DO ENVIADO ESPECIAL A BERLIM

Na última hora, Jean-Luc Godard enviou a Berlim um presente. "JLG/JLG" é um auto retrato que rodou em dezembro de 1993 por encomenda de uma TV francesa. Exibido dentro da mostra paralela "Panorama", tornou-se de pronto um dos pontos altos deste fraco festival.
"JLG/JLG" expõe um Godard generoso, modesto e reflexivo. Apesar de recusar-se à autobiografia convencional, o diretor de "Acossado" revela como nunca seu cotidiano e seu método de trabalho. Godard concede até uma desaceleração de sua insuperável metralhadora audiovisual em favor de um olhar mais didático e contemplativo.
Suas imagens da infância e de hoje modulam o ritmo do filme. São belos panoramas de florestas sob neve e mares agitados, sempre desertos. Em primeiro lugar, Godard exige a contemplação. Em segundo, rediscute a mediação do olhar. Enquanto fala pessoalmente da relação entre imagem e realidade, sua câmera sutilmente compara o olhar pictórico, o fotográfico, o cinematográfico, o televisivo e o videográfico, através de planos que dialogam.
Não surpreende que a questão da cegueira entre em cena. Godard a apresenta através de uma pequena provocação. Contrata uma assistente de montagem cega. Explica-lhe detalhadamente como pretende editar uma sequência, definindo o que vai onde e quantos fotogramas de cada devem ser mantidos. Godard pergunta se ela entendeu. A resposta remete diretamente ao fotógrafo cego Eugen Bavcar: "Claro. Vejo com a cabeça, como você".
Em meio a estas reflexões, Godard insere flashes de sua rotina e de seu processo criativo. Ei-lo caminhando, indo à praia e jogando tênis. Ei-lo lendo e preparando o texto do filme. Uma sequência é histórica. Assiste-se a Godard, sentando em sua escrivaninha, redigindo. Ele escreve e reescreve, lendo em voz alta, atento à cadência e à sonoridade. Godard trabalha seu texto como um poema.
"JLG/JLG" permite-lhe ainda reconhecer as dívidas cinematográficas para com Roberto Rossellini, Bóris Barnet e Nicholas Ray. No campo filosófico, Voltaire, Tocqueville e Wittgenstein surgem como suas referências do momento. São as raras citações.
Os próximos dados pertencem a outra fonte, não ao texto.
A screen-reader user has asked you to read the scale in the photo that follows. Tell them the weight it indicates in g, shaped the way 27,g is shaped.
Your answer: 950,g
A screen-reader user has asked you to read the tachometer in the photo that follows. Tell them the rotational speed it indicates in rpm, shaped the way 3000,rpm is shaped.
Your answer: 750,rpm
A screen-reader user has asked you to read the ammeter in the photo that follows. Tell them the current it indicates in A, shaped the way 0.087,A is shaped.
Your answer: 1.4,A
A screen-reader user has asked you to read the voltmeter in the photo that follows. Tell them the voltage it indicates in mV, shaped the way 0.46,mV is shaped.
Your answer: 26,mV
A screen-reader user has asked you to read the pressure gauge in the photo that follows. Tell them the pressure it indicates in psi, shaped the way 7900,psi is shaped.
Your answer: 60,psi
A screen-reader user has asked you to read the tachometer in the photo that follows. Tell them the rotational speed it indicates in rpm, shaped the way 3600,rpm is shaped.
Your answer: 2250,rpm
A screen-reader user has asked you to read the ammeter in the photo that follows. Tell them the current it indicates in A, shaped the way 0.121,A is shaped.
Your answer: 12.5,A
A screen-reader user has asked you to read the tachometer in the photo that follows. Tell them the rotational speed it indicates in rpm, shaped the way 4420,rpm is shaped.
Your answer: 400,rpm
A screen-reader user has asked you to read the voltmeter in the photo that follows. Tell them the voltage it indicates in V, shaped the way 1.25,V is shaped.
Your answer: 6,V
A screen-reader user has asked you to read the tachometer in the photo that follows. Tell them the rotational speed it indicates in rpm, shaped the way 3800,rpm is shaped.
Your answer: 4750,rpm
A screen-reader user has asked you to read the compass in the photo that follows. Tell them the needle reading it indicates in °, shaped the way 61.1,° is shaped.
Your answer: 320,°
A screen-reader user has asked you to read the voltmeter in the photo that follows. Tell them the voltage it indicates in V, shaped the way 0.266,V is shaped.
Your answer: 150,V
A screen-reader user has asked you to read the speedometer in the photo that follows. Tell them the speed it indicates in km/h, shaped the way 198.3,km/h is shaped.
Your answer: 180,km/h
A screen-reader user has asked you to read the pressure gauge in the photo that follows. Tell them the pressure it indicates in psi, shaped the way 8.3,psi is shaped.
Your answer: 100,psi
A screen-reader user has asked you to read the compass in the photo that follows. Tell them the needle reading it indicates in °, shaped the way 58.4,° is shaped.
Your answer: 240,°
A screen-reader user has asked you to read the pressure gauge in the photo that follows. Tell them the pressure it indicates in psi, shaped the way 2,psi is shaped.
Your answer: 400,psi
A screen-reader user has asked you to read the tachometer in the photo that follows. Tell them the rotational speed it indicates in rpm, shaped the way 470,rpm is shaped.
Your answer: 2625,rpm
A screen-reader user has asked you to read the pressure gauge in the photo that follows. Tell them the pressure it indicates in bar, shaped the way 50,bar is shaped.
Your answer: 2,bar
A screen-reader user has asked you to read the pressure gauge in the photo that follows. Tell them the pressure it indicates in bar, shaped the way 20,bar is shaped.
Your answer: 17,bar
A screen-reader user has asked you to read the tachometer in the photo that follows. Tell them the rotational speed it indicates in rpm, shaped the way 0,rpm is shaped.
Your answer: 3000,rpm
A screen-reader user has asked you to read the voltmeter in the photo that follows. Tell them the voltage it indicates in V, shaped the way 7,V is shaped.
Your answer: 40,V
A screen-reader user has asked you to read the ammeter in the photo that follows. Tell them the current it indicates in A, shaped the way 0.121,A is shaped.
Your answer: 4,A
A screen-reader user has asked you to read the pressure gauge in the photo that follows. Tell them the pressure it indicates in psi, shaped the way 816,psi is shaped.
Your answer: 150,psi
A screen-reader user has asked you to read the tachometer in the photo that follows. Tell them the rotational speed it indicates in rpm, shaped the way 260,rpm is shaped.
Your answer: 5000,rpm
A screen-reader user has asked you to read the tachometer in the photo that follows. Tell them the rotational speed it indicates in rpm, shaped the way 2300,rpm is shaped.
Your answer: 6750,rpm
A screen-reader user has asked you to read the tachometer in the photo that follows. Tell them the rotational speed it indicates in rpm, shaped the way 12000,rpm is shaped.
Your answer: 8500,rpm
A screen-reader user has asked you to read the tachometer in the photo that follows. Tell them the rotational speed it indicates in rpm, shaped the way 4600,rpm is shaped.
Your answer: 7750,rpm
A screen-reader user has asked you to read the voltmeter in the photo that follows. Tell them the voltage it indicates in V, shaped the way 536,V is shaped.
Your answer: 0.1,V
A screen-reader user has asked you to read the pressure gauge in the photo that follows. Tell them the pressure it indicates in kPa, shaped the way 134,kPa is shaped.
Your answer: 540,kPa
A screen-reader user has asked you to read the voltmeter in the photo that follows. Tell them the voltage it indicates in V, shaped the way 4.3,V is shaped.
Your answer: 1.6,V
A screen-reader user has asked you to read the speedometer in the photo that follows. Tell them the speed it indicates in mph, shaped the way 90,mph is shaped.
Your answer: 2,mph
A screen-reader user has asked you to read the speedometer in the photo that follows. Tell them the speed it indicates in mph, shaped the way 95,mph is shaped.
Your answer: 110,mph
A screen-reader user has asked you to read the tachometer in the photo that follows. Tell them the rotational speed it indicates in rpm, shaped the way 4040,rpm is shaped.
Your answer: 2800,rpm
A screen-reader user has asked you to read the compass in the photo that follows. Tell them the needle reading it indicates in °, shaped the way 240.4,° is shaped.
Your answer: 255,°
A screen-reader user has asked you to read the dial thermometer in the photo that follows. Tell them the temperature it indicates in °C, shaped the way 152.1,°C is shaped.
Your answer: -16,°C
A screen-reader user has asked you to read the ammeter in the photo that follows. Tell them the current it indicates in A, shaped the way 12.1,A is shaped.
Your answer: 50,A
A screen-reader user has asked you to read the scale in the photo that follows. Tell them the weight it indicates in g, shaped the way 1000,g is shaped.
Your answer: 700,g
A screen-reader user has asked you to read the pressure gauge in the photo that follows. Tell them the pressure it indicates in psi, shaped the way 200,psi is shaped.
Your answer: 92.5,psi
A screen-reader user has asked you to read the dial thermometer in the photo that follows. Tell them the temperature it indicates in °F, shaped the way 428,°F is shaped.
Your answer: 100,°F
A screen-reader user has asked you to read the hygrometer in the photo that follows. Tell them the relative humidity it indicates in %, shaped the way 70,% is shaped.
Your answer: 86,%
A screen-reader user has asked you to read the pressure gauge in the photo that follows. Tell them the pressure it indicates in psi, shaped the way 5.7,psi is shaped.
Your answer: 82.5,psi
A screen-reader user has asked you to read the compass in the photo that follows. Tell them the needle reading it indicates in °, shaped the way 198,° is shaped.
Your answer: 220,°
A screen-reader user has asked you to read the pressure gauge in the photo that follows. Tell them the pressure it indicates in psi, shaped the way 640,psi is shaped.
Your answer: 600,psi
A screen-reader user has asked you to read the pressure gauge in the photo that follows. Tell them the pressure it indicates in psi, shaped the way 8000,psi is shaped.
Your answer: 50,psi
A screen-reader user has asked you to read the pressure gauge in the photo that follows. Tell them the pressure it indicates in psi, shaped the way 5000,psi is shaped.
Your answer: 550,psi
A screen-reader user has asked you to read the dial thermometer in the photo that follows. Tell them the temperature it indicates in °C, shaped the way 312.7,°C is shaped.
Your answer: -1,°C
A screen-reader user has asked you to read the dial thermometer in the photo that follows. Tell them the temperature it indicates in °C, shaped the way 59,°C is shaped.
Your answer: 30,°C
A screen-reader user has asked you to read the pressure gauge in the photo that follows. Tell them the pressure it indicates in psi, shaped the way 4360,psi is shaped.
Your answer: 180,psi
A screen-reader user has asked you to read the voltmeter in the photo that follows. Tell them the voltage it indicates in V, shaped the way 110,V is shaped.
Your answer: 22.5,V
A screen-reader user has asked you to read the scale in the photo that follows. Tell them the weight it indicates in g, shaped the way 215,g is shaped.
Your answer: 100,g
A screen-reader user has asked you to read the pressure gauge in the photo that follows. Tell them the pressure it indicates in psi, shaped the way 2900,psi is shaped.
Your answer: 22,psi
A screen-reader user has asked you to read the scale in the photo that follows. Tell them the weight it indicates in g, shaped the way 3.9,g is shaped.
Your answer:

Em seu "cinedepoimento", Godard procura revelar-se da forma mais explícita e imediata. Desmistifica-se. Se Truffaut passou à história como o homem que amava o cinema e as mulheres. Godard singelamente pede para ser lembrado como o homem que ama. Assim como Caetano Veloso, Jean-Luc Godard quer que o reconheçam como homem comum.